━━━ 本文

◆ NHRPの仕組み
NHRP(Next Hop Resolution Protocol)はアドレス解決プロトコルの一種であり、例えばmGREにおいて
トンネルのあて先IPアドレスをルータに認識させることができるプロトコルです。下図を前提に解説します。
NHRPでは、インターネット(またはWAN)側に接続する物理インターフェースに設定されたIPアドレスを
NBMAアドレスと呼びます。上図では「1.1.1.1」「2.2.2.2」「3.3.3.3」が、NBMAアドレスに該当します。
NHRPでは、ハブルータから通信したいスポークルータのNBMAアドレスを取得することができます。
管理者がハブルータをNHS(Next Hop Server)と定義して、スポークルータをNHC(Next Hop Client)と
定義します。スポークルータ側では、NHSの「TunnelインターフェースのIPアドレス」と「NBMAアドレス」
のマッピング情報を手動で設定します。その結果、スポークルータからNHSのNBMAアドレスをあて先として
NHRPメッセージを送信できるようになって、NHCが自分自身の「TunnelインターフェースのIPアドレス」と
自分自身の「NBMAアドレス」をNHSに動的に登録することができます。
ハブルータのLAN側からスポークルータのLAN側に通信する時は、ハブルータではルーティングテーブルを
参照して、ネクストホップであるTunnelインターフェースのIPアドレスを認識します。次に、ハブルータが
自身で持つNHRPデータベースを参照して、対応するNBMAアドレスを認識して、パケットを転送できます。
一方、スポークルータ(R3)のLAN側から別のスポークルータ(R2)のLANへ通信する時は、下図の通り
ルーティングテーブルを参照して、ネクストホップであるTunnelインターフェースのIPアドレスを認識して
対応するNBMAアドレスを解決するために、スポークルータからハブルータに問い合わせを行います。次に
ハブルータからスポークルータにNBMAアドレスが通知されて、スポークルータ同士で直接通信ができます。

━━━━━━
━━━ 利用できるデータ

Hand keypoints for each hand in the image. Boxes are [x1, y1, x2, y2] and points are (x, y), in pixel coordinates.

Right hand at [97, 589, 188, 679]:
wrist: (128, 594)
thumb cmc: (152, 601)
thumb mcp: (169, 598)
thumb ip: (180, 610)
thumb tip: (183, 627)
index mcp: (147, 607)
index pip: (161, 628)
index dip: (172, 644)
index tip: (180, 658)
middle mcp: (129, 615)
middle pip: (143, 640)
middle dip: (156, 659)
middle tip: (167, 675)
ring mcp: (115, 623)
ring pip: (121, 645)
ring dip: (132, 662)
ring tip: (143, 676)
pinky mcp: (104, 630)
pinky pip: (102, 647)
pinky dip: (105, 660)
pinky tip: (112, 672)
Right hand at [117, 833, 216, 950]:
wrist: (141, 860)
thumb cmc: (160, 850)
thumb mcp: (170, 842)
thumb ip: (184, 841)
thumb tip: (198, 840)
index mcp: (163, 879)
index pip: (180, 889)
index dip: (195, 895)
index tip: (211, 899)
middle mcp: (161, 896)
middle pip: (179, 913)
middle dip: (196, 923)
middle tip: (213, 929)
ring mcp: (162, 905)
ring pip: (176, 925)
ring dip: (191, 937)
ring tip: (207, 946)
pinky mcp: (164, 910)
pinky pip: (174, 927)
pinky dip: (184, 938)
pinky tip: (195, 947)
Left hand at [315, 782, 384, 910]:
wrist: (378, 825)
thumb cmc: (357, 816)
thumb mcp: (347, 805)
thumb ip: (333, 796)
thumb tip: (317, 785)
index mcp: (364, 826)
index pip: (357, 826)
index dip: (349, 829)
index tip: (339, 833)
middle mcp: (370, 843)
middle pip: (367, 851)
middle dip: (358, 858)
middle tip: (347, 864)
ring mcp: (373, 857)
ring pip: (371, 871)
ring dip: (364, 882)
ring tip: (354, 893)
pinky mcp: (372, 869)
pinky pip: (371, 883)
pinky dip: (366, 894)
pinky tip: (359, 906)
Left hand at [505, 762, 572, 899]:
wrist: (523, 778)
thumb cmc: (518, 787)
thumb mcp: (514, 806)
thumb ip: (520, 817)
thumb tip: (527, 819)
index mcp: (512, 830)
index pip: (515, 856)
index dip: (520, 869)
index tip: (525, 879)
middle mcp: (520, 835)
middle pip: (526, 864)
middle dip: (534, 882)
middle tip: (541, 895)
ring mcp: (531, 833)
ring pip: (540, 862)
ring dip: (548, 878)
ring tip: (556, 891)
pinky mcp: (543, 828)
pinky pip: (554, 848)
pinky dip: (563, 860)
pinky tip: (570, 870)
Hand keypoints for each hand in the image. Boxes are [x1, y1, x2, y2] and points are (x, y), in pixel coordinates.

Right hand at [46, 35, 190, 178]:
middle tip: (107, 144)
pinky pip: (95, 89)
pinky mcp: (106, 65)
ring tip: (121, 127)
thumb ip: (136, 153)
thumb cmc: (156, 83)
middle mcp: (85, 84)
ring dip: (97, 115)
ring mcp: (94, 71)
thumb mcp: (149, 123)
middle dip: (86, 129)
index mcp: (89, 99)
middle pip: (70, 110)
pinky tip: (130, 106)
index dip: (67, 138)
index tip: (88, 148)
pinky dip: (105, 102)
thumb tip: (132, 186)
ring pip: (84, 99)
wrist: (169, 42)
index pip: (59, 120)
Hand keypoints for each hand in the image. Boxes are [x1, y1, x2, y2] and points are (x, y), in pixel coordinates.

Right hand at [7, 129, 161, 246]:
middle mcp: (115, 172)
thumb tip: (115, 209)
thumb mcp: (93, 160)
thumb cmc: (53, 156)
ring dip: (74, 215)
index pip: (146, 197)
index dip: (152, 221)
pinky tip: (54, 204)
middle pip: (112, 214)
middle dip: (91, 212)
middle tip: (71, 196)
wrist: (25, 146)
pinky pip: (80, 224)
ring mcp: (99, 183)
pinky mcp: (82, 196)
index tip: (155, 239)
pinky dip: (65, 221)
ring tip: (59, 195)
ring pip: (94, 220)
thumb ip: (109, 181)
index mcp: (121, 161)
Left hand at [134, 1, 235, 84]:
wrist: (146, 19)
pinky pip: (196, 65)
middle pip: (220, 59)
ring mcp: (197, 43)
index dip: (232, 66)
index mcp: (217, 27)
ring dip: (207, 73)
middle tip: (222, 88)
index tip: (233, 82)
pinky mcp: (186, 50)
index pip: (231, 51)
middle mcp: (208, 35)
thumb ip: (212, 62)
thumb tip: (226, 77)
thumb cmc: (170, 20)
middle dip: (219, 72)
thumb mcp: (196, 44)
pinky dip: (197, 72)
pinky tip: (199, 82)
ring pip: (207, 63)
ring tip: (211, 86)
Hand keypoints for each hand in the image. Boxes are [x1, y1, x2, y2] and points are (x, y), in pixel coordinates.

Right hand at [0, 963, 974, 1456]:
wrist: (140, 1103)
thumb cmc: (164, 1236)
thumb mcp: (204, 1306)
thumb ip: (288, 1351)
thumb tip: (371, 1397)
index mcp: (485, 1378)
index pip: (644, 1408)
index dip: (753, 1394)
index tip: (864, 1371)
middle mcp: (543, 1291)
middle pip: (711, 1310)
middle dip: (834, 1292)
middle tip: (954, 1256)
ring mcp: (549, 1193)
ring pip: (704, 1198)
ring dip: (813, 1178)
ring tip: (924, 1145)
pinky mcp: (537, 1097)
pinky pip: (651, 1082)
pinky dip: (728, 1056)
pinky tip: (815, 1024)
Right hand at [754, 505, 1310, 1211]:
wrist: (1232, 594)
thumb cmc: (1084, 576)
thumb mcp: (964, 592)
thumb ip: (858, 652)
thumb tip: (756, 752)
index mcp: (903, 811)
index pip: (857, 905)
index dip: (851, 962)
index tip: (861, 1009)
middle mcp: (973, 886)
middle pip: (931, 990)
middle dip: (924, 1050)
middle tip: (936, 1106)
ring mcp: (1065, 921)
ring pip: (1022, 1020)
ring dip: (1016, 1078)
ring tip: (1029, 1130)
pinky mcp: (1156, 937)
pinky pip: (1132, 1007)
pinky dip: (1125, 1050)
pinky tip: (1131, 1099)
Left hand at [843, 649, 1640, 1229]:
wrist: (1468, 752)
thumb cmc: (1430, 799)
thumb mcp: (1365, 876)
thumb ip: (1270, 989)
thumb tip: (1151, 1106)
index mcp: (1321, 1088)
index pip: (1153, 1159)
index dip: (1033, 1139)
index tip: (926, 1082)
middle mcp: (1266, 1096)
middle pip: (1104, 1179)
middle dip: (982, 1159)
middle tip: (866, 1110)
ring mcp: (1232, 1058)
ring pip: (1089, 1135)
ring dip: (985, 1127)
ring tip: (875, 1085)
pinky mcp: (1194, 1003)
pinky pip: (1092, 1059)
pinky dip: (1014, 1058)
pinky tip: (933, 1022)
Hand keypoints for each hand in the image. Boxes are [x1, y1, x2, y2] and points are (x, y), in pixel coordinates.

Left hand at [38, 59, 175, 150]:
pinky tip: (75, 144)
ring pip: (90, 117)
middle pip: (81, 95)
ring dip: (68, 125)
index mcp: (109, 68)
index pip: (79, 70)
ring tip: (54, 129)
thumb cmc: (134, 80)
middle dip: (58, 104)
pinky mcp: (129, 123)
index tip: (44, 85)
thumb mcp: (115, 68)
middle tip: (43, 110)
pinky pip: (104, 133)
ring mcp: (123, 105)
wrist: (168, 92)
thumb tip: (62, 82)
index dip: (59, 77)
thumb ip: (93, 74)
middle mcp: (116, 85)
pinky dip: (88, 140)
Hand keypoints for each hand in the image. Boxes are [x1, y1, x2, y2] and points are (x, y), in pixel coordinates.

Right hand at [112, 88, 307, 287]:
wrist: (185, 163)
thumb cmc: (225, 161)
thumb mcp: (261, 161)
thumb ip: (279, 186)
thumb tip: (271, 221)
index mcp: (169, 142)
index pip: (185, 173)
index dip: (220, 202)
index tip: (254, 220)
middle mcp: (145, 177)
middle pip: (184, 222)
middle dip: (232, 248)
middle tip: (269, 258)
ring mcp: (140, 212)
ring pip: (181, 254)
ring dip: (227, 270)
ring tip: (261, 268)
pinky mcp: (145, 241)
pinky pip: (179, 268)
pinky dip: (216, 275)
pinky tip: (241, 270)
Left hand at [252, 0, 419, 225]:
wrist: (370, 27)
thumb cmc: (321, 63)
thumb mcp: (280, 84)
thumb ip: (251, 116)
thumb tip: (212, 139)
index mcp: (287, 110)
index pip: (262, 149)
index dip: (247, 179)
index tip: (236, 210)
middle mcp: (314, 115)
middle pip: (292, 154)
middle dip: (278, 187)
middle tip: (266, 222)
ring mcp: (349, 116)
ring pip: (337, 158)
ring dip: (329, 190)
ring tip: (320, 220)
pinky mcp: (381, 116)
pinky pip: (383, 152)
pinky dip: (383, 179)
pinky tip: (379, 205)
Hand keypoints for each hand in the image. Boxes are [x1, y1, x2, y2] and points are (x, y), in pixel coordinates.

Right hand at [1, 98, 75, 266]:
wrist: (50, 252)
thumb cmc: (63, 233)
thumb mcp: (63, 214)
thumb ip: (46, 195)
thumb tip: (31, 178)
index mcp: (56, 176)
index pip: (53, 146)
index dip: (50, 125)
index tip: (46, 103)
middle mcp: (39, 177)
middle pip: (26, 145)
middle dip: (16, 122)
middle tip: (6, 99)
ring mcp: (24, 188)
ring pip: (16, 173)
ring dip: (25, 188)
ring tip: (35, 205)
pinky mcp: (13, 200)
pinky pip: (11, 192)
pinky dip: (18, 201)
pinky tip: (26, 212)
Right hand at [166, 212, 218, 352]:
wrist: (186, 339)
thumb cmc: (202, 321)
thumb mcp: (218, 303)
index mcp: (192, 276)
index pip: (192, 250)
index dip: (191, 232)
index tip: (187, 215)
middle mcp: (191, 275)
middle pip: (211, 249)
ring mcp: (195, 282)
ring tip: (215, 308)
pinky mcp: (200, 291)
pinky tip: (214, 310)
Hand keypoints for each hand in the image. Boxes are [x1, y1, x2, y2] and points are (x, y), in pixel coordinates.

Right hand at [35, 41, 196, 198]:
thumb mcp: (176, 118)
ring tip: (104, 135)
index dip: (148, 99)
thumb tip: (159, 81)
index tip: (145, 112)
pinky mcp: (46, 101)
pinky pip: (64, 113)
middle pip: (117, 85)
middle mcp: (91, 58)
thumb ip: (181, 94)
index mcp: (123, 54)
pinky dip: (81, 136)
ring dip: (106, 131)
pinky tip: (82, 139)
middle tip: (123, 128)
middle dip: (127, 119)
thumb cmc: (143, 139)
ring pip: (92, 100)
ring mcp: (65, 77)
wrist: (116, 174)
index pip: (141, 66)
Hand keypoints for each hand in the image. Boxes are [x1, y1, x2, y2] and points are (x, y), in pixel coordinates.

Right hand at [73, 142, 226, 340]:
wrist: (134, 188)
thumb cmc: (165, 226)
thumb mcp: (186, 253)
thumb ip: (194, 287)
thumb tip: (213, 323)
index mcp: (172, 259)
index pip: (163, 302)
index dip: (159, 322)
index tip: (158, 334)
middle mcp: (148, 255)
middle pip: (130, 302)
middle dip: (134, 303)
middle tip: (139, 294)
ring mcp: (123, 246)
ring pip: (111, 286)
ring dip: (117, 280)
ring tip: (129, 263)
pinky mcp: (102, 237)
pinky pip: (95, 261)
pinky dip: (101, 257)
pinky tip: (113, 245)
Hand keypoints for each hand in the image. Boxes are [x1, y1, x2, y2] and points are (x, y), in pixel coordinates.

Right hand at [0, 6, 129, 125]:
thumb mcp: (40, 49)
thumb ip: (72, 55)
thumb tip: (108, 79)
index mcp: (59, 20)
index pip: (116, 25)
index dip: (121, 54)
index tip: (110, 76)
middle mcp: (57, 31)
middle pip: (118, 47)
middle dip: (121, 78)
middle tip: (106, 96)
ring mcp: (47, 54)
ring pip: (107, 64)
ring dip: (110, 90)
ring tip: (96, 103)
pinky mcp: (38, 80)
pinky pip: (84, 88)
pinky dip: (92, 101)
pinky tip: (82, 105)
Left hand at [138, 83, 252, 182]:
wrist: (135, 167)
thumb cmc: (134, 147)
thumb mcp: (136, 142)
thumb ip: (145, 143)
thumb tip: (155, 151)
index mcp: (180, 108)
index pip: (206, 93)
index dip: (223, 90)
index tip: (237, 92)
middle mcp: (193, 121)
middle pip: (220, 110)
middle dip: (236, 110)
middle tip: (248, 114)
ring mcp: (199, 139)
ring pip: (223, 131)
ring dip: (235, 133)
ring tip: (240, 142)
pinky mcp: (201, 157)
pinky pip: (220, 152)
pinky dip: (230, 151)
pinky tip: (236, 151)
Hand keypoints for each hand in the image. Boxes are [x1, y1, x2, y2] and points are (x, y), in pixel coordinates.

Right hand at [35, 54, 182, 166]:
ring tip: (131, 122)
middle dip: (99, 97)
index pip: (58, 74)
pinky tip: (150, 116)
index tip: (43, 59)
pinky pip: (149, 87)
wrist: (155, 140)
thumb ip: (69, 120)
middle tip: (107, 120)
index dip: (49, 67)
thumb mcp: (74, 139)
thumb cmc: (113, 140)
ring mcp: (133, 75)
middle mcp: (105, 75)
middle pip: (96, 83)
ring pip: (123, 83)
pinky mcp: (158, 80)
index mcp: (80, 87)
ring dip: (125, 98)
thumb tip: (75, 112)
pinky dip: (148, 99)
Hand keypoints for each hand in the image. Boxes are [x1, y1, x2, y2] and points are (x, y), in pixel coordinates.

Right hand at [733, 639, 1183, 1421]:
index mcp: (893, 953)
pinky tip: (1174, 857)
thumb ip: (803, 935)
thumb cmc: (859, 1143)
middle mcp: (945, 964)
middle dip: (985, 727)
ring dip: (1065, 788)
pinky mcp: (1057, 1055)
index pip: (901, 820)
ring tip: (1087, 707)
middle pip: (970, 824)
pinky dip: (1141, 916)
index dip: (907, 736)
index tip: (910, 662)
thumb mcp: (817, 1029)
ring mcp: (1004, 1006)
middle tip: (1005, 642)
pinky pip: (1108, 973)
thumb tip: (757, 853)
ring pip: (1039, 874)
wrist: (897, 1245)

━━━━━━

課題
A – 次の(i)〜(iii)が本文の内容と合うかを「はい」か「いいえ」で答え、判断の決め手になる本文の語句を原文どおりに引用すること。
(i) NBMAアドレスとは、インターネット(またはWAN)側に接続する物理インターフェースに設定されたIPアドレスである。
(ii) 管理者はスポークルータをNHSと定義する。
(iii) スポークルータ側では、NHSのTunnelインターフェースのIPアドレスとNBMAアドレスのマッピング情報を動的に取得する。
B – 本文に基づいて、次の問いに答えること。
(i) 本文でNBMAアドレスに該当するとされているアドレスはどれか。
(ii) NHCがNHSに動的に登録するのは何か。
(iii) スポークルータ(R3)のLAN側から別のスポークルータ(R2)のLANへ通信する時、スポークルータはNBMAアドレスを解決するためにどこへ問い合わせるか。

解答例
A –
(i) はい。「インターネット(またはWAN)側に接続する物理インターフェースに設定されたIPアドレスをNBMAアドレスと呼びます」
(ii) いいえ。「管理者がハブルータをNHS(Next Hop Server)と定義して」
(iii) いいえ。「マッピング情報を手動で設定します」

B –
(i) 「1.1.1.1」「2.2.2.2」「3.3.3.3」
(ii) NHC自身の「TunnelインターフェースのIPアドレス」と、NHC自身の「NBMAアドレス」
(iii) ハブルータ